Personal Finance: More on parental pilfering
Credit is much like family relationships: once broken, it takes a long time to repair.
For last week's Color of Money Question, I asked: "Would you rat out your mom or dad if she or he stole your identity?"
Some parents are part of a disturbing but growing trend in which they use their kids' names to do everything from get student loans to credit cards. Here are some of your responses about this type of identity theft:
Gary Moore of Vista del Lago, Calif. believes the parents should be held responsible for their pilfering.
"There is no way the parents should not suffer the consequences," he wrote. "They and everyone else must realize when their selfish behavior impacts other lives."
Monica Raymond is suffering the consequences of parental identity theft.
"My mom put the utilities in my name when I was child," Raymond said. "I always resented her for this because I felt she put my future in jeopardy and took me for granted. She was delinquent on the bills she had in my name, as she was with all her other bills. As an adult, if I wanted to put utilities in my name, I probably could not because of the unpaid bills in my name. It felt like a form of abuse and betrayal and as an adult it still hurts."
"My 25 year-old cousin recently had to go to her state's capital to clear her name because there was an outstanding warrant in her name for ticket violations," wrote Damarius Pappy of Washington, D.C. "My cousin does not have a driver's license and according to the records this person took out the driver's license when my cousin was 15 years old. She suspects that her mother, who had a serious drug problem and was imprisoned for credit card theft, may have sold her identity. Though my cousin has an estranged relationship with her mother, she will not prosecute."
Tom White of New York says, "My significant other had this issue.

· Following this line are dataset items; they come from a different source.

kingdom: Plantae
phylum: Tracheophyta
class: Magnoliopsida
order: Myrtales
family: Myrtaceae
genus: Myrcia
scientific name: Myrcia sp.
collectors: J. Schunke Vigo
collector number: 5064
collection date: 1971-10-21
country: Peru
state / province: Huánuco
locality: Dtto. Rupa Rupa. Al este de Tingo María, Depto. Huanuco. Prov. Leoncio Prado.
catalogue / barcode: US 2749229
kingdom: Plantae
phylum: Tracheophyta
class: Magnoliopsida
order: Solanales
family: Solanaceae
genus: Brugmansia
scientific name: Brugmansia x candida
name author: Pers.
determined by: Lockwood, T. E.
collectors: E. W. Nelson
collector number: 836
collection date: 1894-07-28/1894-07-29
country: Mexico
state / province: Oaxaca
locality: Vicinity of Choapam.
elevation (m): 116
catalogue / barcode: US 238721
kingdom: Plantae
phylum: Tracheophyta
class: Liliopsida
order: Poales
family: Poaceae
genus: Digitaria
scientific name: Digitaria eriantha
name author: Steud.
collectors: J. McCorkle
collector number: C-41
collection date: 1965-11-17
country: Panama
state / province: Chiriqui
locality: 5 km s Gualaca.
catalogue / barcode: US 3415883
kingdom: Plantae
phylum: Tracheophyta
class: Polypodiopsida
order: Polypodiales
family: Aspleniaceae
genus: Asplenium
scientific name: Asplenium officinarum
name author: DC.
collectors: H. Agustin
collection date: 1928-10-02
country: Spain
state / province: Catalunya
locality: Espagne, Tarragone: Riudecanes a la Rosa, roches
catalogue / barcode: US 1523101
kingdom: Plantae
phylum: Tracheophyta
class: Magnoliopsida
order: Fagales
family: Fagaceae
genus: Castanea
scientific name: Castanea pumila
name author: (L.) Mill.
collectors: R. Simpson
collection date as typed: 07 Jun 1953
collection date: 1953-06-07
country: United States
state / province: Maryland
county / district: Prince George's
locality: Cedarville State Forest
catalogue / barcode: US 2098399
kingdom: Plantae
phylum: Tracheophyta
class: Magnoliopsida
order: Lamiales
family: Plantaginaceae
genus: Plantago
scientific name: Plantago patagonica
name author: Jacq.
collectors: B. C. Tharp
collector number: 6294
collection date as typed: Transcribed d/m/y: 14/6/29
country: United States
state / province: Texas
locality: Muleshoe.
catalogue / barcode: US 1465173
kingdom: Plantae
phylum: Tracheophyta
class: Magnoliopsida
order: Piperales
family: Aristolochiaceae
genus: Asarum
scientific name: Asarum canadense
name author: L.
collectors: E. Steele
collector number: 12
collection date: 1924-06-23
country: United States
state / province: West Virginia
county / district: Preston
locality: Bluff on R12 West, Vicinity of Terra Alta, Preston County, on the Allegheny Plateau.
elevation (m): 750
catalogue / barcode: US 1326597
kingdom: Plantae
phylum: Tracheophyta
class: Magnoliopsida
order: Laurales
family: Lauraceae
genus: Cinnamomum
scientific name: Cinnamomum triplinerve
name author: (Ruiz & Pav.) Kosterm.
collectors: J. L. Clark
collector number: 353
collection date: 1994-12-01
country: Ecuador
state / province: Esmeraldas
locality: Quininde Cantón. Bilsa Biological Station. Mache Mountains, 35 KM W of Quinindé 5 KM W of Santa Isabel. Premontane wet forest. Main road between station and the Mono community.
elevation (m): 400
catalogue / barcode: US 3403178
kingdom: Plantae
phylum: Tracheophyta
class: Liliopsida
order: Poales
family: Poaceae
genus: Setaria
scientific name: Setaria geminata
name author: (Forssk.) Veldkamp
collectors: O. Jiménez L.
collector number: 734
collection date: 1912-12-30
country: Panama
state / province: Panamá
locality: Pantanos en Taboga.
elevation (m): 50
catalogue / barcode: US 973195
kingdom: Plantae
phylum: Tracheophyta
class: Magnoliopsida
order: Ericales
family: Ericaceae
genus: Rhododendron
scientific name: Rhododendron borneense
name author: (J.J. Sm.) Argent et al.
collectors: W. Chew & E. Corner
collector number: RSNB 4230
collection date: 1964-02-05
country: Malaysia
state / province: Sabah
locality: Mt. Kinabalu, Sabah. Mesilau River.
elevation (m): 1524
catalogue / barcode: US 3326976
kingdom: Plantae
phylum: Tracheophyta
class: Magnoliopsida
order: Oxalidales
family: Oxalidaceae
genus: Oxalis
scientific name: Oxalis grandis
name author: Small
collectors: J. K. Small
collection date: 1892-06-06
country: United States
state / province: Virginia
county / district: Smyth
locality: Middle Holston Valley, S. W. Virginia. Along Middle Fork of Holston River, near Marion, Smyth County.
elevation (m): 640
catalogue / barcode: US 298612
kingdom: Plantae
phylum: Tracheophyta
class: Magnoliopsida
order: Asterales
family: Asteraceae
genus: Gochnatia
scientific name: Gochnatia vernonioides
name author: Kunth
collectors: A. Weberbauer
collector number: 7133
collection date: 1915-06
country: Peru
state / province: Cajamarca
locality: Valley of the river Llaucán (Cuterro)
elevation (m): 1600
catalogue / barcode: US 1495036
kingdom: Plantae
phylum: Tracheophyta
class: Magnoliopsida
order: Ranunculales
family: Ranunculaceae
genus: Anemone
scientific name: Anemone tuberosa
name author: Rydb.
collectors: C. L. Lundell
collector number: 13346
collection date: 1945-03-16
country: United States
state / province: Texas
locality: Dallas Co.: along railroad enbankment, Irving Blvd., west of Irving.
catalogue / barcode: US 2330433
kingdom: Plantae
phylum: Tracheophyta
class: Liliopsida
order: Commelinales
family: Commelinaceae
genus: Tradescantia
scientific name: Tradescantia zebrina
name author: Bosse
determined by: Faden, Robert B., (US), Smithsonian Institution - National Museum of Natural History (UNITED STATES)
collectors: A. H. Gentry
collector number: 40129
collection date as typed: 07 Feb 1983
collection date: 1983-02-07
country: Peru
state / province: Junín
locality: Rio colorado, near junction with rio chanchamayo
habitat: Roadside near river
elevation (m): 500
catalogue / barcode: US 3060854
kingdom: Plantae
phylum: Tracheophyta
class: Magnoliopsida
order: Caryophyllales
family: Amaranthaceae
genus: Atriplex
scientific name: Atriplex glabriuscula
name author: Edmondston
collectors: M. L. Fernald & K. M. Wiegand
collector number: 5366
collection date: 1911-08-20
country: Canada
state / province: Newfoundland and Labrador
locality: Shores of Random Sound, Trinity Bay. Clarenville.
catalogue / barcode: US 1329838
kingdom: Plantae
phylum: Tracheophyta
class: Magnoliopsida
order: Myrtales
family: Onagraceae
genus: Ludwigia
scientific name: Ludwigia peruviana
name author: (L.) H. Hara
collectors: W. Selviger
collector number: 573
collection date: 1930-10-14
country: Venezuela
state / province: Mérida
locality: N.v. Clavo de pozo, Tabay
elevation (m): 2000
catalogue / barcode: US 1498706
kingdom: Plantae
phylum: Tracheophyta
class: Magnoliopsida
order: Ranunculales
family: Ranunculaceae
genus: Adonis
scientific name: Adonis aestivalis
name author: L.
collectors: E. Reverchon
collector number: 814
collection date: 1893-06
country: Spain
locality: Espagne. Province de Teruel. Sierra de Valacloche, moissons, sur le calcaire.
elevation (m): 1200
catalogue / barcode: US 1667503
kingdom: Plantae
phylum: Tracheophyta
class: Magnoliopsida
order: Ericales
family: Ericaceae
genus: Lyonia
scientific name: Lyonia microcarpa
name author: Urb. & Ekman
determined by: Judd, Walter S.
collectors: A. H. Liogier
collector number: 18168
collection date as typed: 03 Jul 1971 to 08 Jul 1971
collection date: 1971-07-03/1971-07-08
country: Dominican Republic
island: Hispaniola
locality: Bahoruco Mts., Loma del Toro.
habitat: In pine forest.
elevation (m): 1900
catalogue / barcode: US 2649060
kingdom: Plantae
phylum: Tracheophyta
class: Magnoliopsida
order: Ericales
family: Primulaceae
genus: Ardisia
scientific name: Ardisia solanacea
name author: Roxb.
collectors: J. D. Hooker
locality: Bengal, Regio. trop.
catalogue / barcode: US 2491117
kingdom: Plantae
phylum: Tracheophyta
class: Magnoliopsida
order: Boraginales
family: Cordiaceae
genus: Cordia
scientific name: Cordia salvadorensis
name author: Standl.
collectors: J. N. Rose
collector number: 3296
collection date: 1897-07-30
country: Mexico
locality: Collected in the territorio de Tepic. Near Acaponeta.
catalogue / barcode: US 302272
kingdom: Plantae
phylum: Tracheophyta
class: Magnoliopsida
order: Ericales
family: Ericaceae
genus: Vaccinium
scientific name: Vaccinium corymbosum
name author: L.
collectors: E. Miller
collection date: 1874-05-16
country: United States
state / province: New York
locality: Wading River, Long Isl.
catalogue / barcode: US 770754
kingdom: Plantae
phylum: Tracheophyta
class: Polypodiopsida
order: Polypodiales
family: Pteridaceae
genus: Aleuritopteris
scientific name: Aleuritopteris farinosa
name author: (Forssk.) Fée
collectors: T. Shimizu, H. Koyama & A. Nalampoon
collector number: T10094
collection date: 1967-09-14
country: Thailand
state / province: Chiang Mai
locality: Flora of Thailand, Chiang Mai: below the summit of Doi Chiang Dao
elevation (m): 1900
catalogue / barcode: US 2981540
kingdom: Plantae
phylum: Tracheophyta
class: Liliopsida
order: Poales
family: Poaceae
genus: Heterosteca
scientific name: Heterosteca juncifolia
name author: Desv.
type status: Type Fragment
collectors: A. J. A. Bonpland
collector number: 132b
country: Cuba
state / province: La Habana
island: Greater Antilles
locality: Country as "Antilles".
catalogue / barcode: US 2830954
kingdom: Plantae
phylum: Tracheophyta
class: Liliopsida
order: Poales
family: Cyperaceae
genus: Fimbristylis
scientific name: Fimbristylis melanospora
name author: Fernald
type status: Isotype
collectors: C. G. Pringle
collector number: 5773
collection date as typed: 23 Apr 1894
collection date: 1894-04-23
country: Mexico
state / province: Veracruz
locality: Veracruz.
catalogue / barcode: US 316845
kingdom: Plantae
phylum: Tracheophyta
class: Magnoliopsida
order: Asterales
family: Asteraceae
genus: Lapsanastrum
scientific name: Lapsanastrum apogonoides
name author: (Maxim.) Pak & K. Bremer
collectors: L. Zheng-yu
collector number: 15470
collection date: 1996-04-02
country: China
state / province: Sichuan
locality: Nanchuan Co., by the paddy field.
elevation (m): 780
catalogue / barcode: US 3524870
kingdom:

When he went to open his first bank account, he was turned down. Turns out his father, who has the same name, had opened multiple accounts up using his social security number. It took almost two years to get it all straightened out. He was able to show that he had never lived at the addresses in question and had been too young to ever have entered into any such agreements. It was nightmarish! At this point he has not gotten the police involved. The institutions might have chosen to do it because he showed them that they had an account opened with fraud. However, he never admitted that it was his estranged father. He just proved that he hadn't opened the accounts himself."
"This hit home," said another e-letter reader. "I have a younger brother whose father did that to him. They had the same name. One was a junior and the other a senior. His father filed bankruptcy and purchased a house in his name. His father has since passed. But, my younger brother's financial security has been compromised and he has never done anything about it. It's a shame how some people sink that low to appease their bad habits. I understand that times are hard, but it's not fair to that child who is trying to establish a life for himself or herself and can't."
In many cases, the child never turns in the parent. But Dave Frisch of Denver says he would.
"I would absolutely turn my own parents in if either or both had stolen my identity to purchase things they couldn't afford, or racked up thousands of dollars in loans for themselves," Frisch said.